--- Material for this task Enclosed Below ---
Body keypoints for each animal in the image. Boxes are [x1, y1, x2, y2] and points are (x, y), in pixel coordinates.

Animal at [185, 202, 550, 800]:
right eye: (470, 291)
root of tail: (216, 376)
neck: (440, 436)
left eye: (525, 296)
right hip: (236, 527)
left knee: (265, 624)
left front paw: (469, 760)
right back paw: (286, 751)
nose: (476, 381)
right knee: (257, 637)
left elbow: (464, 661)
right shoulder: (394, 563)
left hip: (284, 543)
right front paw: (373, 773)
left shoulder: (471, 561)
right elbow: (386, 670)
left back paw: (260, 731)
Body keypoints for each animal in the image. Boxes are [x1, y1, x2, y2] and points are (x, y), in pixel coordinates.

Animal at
--- End of Enclosed Material for this task ---
--- Material for this task Enclosed Below ---
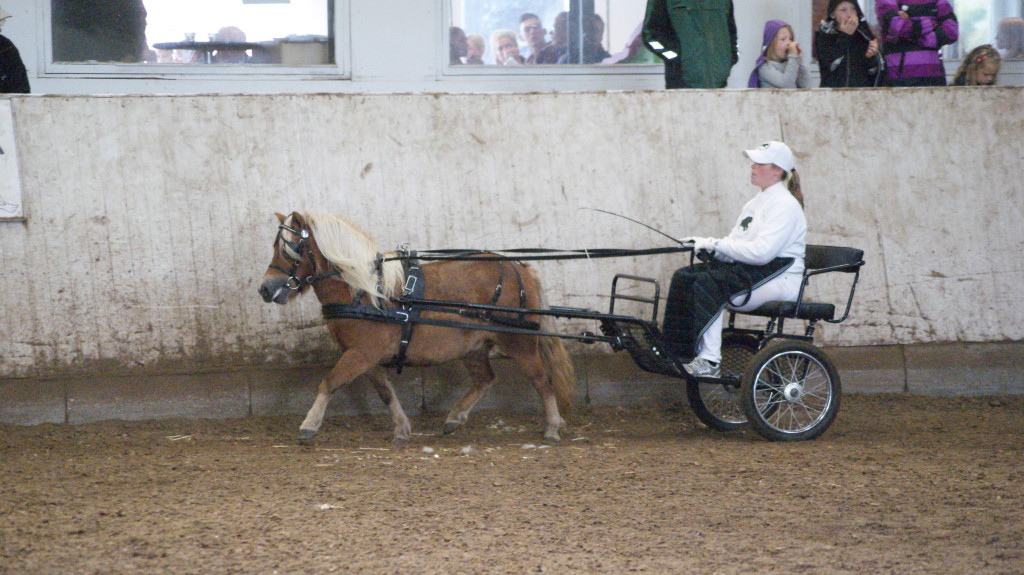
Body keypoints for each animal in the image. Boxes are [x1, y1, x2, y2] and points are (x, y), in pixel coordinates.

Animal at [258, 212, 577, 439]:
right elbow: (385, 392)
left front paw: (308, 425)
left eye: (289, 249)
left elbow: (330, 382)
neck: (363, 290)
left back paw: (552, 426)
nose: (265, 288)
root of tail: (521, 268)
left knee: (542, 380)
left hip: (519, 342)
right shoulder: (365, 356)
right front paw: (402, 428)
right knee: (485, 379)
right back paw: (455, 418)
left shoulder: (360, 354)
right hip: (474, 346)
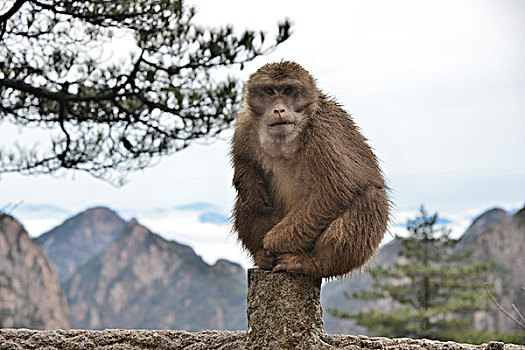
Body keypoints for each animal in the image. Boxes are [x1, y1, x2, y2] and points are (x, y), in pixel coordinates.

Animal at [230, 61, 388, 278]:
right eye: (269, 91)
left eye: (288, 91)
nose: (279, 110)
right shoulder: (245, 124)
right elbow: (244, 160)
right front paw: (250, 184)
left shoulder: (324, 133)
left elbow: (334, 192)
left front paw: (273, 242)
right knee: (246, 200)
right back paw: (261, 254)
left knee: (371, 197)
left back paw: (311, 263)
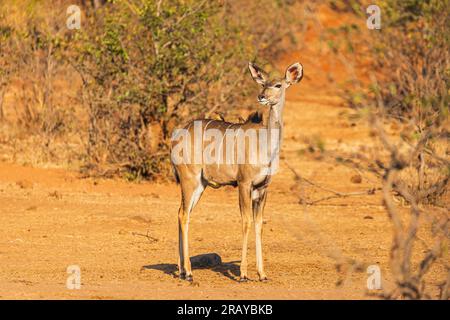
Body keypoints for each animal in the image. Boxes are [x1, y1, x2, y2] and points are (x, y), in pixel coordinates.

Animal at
--- End of Enclosed Material for this task ---
--- Material for this task Enclosed Below ---
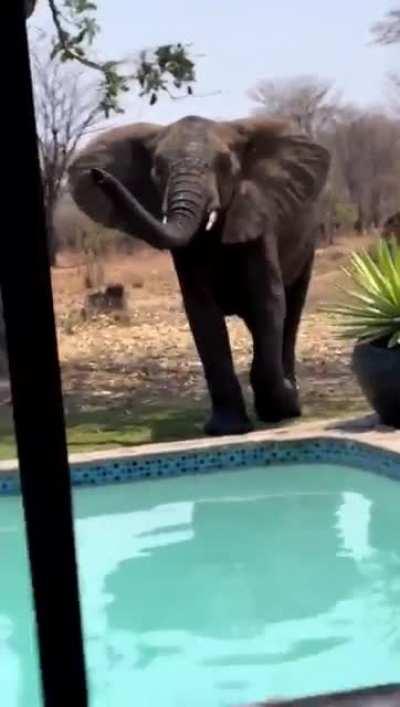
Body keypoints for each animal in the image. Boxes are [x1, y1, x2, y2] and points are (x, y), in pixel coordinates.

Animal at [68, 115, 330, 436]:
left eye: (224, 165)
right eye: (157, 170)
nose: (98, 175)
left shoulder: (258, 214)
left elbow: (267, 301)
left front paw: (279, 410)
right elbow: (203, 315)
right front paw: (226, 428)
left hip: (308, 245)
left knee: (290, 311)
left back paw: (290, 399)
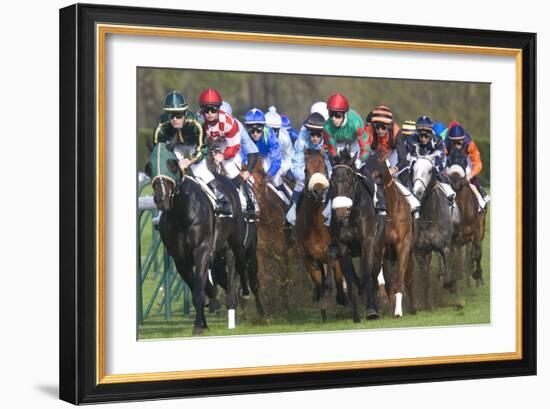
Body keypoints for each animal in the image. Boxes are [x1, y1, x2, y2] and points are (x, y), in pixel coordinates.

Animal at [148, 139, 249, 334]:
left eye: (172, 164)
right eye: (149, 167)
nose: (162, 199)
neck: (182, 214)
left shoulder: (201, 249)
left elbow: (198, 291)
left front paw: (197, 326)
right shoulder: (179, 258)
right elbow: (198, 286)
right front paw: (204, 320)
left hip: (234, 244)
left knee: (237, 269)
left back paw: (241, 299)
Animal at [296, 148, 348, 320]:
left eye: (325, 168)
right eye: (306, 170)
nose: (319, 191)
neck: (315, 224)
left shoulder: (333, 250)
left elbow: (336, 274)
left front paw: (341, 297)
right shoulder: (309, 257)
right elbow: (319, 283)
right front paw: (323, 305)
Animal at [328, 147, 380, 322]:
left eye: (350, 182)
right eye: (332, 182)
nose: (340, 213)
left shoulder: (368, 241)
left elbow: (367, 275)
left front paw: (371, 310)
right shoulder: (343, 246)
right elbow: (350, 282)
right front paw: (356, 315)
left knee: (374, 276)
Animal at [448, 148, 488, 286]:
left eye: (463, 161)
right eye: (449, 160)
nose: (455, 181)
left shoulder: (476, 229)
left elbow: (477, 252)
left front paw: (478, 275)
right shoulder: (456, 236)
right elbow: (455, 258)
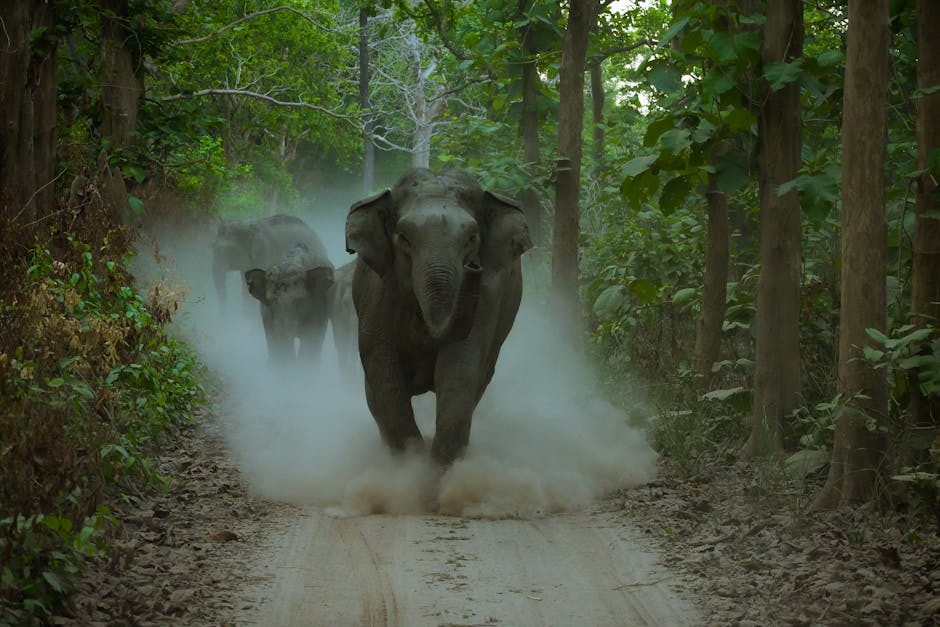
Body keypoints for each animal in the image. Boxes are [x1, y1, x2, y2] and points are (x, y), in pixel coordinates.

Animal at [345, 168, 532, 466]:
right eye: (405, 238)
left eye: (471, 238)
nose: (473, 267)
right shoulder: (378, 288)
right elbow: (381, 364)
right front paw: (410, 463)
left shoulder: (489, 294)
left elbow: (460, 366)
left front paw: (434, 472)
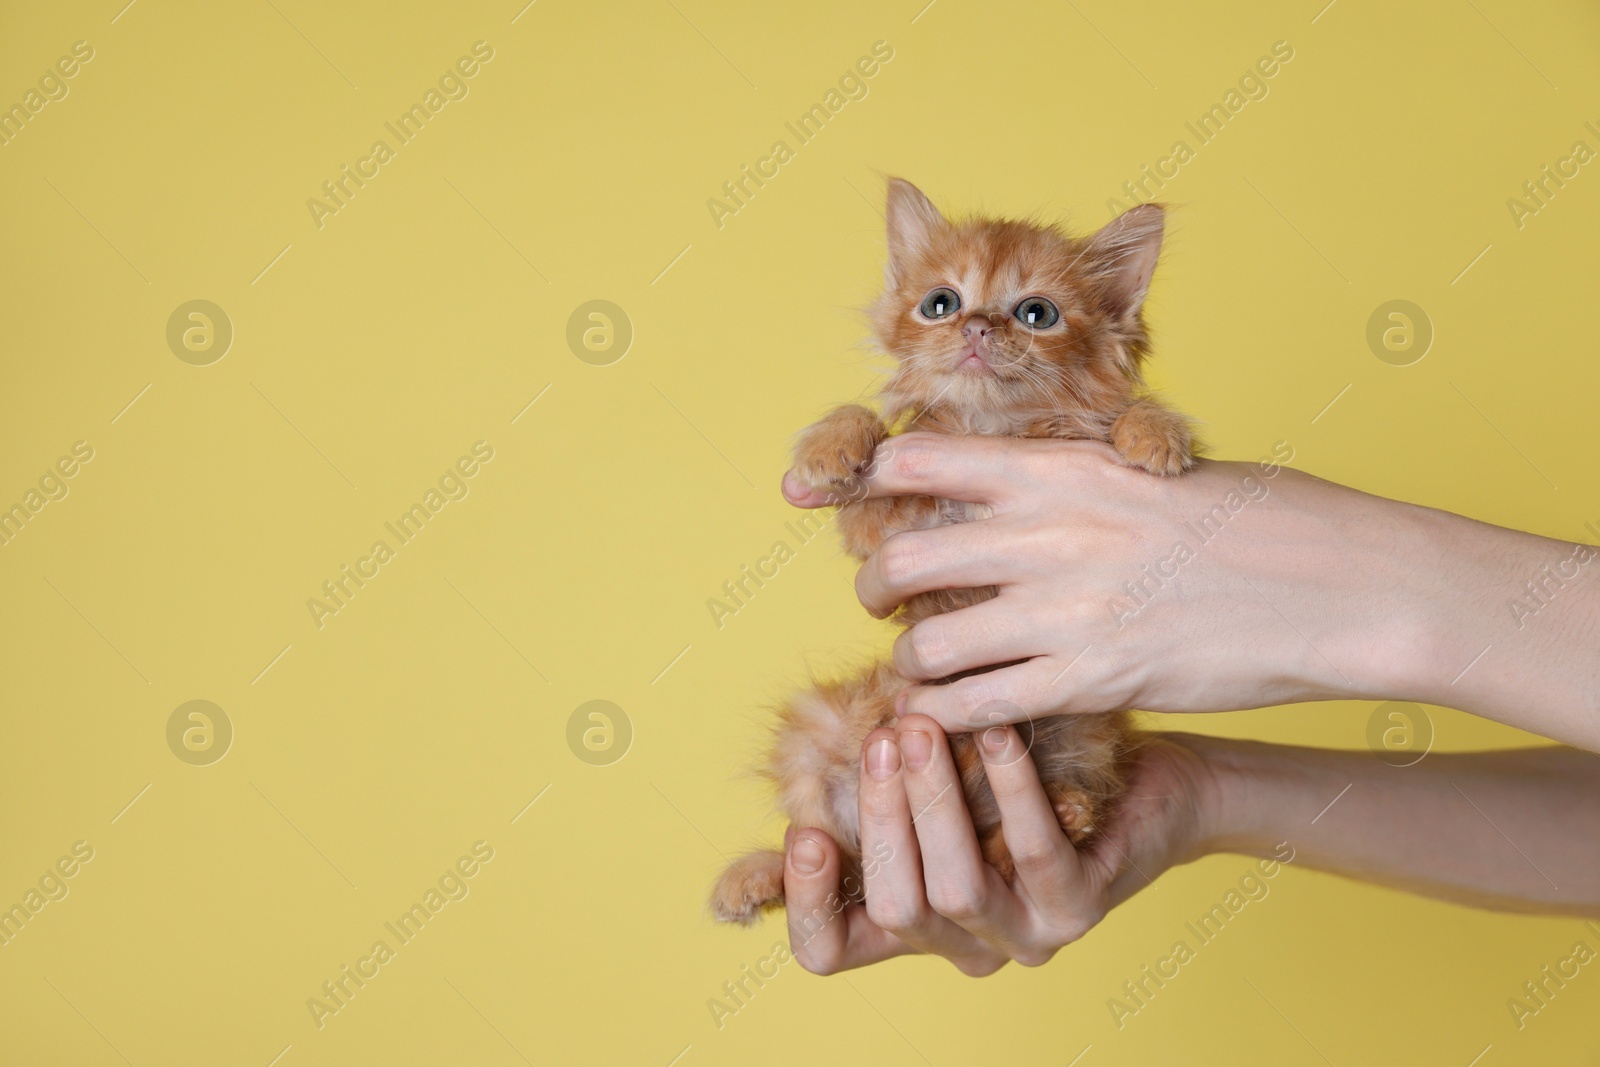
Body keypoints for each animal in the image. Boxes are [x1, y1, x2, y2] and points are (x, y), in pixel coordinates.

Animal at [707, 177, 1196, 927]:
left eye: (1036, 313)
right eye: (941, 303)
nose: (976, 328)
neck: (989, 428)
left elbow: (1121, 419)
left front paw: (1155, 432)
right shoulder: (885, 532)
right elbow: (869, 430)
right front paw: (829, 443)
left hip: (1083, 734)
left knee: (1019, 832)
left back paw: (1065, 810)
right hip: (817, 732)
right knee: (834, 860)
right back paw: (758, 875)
--- End of Enclosed Material for this task ---
■ Problem description ■
Wherever the string "knee" appears in a line of the records, copy that line.

■ Task answer ■
left knee: (265, 624)
right knee: (257, 637)
left knee: (542, 380)
right knee: (485, 379)
right knee: (246, 200)
left knee: (371, 197)
left knee: (290, 311)
left knee: (237, 269)
left knee: (374, 276)
left knee: (1019, 832)
right knee: (834, 860)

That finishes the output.